Exercise requirements:
Answer these questions using the text on the search engine market:
1. What share of the growth in search volume over 2008 did Google account for?
2. Which two difficulties experienced by Yahoo does the text name?
3. What share of the search market does Microsoft hold?

Extract:
Google continues to dominate the search market in 2009. The latest research from leading industry analysts comScore shows that the company ended 2008 with a 63.5 per cent share of the search engine market. Even more impressively, Google accounted for 90 per cent of the growth in search volume over the course of the year.

The company’s fortunes have been on an upward trajectory over the past five years. As recently as 2006, their market share was a full 20 per cent lower than what it is today (comScore), and with their closest rival Yahoo experiencing difficulties (including a change of CEO and repeated buyout overtures from Microsoft) it is little wonder that Google’s main competitor has slipped back somewhat in their share of the market.

Google’s dominance of the search engine market extends into the mindset of internet users. With the company’s name having passed into everyday language as a verb (meaning ‘to search the internet’) it is unsurprising that Google is most people’s search engine of choice.

The chart above shows the current carve-up of the search market, with market leader Google taking a massive 63.5 per cent share of all queries. Their closest rival is Yahoo, but with less than a quarter share (20.5 per cent) of the market, Carol Bartz’s company has a lot of catching up to do. Microsoft, so dominant in the PC market, is a relatively minor player in search, with just an 8.3 per cent share of the market. The remaining figure is divided between search stalwarts Ask and AOL, who hold 3.8 and 3.7 per cent of the market respectively.

Dataset records:
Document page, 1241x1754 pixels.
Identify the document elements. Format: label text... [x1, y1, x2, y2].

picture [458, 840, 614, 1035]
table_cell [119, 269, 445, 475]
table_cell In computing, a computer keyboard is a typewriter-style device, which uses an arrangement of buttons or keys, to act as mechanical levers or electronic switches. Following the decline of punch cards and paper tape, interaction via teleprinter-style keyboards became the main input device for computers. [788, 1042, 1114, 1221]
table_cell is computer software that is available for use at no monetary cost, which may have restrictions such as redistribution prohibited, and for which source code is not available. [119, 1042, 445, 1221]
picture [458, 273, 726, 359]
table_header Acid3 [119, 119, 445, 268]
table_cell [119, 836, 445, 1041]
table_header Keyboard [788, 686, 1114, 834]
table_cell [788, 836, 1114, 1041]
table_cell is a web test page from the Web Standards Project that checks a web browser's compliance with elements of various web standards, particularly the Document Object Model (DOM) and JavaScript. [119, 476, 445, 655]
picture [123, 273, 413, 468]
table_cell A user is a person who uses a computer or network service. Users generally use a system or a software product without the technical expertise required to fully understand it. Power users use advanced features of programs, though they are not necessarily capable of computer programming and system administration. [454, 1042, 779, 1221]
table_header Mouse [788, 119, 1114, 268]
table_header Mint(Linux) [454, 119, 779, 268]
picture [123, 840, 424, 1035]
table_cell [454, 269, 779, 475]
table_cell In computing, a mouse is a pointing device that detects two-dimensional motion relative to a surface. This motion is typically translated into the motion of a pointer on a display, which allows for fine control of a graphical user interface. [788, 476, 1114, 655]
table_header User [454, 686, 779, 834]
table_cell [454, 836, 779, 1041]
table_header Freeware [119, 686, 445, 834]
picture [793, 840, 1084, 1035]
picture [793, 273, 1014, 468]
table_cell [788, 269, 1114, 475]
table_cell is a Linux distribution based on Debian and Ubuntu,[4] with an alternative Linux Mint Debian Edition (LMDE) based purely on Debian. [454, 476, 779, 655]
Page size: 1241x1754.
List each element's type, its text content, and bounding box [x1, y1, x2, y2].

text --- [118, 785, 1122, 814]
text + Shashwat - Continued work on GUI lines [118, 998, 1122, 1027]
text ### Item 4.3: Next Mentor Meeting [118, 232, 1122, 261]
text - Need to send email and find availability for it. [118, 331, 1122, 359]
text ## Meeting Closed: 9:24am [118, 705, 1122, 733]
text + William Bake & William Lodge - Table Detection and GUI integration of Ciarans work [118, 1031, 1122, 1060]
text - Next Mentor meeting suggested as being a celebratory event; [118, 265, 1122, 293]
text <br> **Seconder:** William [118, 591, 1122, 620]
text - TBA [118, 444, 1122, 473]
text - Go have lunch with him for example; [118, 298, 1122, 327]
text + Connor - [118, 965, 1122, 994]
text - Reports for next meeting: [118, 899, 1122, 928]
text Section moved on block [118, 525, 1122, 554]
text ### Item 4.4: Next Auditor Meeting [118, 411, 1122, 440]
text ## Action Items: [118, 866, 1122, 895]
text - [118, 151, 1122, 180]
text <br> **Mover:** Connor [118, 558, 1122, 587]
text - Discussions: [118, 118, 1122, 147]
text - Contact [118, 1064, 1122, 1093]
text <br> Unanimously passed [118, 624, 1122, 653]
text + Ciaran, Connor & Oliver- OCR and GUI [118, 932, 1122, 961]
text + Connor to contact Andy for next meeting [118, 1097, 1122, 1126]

Response to this task:
1. 90 percent
2. A change of CEO and repeated buyout overtures from Microsoft
3. 8.3 percent